#### TASK PROMPT:
Only the lines in the entries below from the line with "left eye: (303, 85)" to the line with "left eye: (478, 325)", both included, belong in the answer, transcribed exactly and without pictures.

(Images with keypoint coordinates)
=== Section Start ===

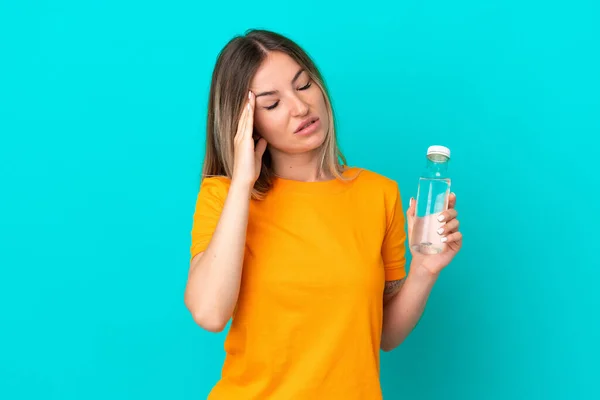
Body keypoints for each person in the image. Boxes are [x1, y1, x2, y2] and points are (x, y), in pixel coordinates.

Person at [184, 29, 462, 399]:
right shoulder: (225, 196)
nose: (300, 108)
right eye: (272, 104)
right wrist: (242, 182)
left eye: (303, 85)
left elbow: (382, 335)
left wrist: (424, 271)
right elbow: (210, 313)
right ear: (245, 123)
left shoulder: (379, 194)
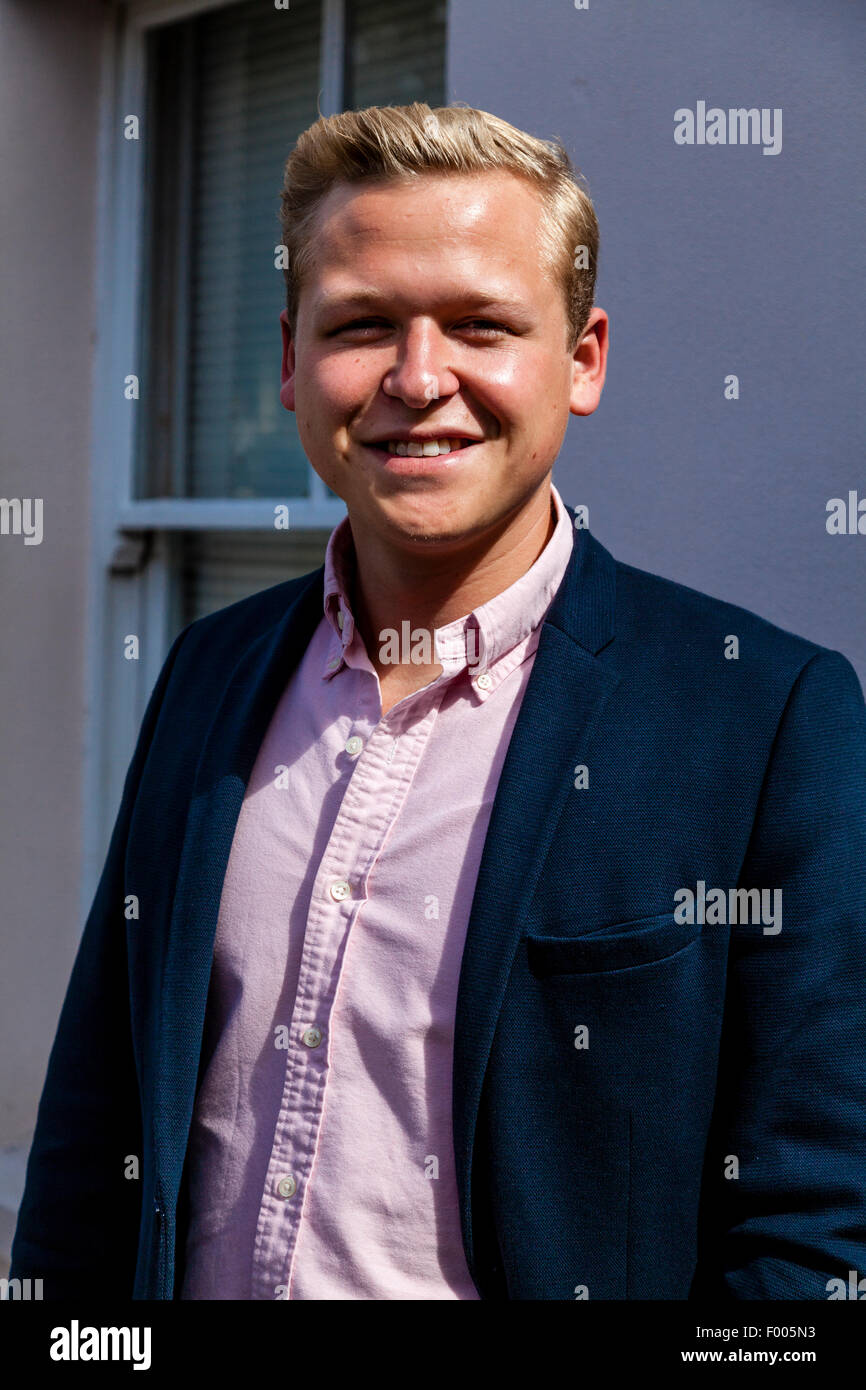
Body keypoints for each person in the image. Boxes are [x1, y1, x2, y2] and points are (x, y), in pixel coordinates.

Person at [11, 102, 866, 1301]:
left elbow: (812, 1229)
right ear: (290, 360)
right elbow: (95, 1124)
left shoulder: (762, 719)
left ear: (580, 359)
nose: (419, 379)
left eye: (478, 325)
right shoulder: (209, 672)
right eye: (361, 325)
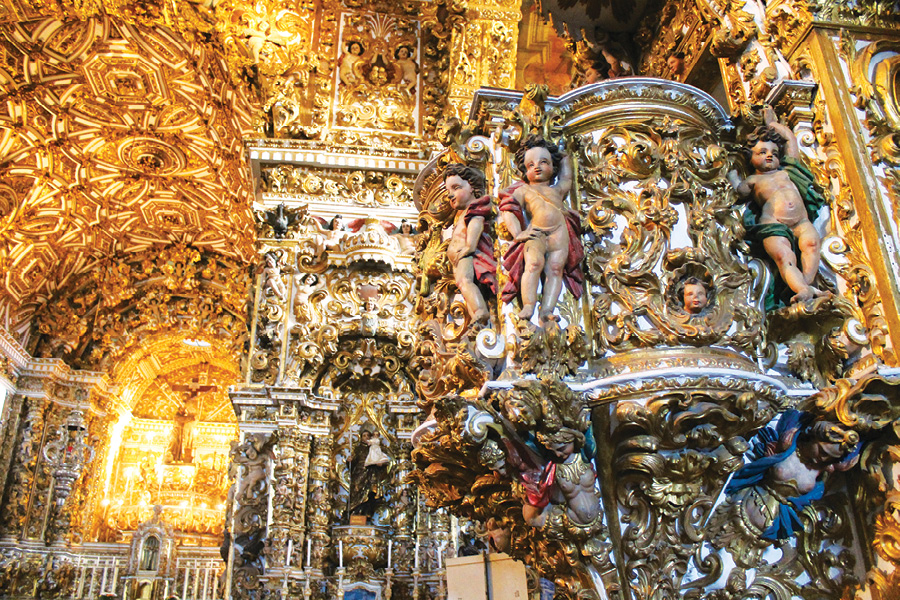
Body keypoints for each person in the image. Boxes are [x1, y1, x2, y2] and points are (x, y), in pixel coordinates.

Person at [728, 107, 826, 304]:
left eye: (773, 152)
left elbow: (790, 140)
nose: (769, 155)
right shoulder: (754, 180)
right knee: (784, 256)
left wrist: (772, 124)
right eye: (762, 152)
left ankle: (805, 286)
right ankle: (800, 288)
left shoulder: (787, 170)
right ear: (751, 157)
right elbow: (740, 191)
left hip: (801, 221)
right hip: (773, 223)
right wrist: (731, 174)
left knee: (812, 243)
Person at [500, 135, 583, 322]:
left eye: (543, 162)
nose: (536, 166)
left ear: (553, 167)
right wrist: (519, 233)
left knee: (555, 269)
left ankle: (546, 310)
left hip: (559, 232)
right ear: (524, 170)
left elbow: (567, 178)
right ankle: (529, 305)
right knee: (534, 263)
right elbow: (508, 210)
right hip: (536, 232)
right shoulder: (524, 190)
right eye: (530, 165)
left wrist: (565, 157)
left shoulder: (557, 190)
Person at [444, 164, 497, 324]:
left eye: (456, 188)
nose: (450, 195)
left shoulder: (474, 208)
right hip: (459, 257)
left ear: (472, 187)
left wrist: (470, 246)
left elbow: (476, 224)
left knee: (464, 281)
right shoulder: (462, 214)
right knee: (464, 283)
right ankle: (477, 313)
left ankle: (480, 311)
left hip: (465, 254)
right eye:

=== Section End ===

#### OUTPUT OF THE EXERCISE:
left eye: (303, 85)
left elbow: (382, 335)
left wrist: (424, 271)
right elbow: (210, 313)
right ear: (245, 123)
left shoulder: (379, 194)
Body keypoints for each person in the image. Boxes are [x1, y1, x2, y2] and points are (x, y), in pixel coordinates.

Person at [11, 102, 866, 1301]:
left elbow: (812, 1229)
right ear: (290, 360)
right elbow: (95, 1124)
left shoulder: (762, 719)
left ear: (580, 359)
nose: (419, 379)
left eye: (478, 325)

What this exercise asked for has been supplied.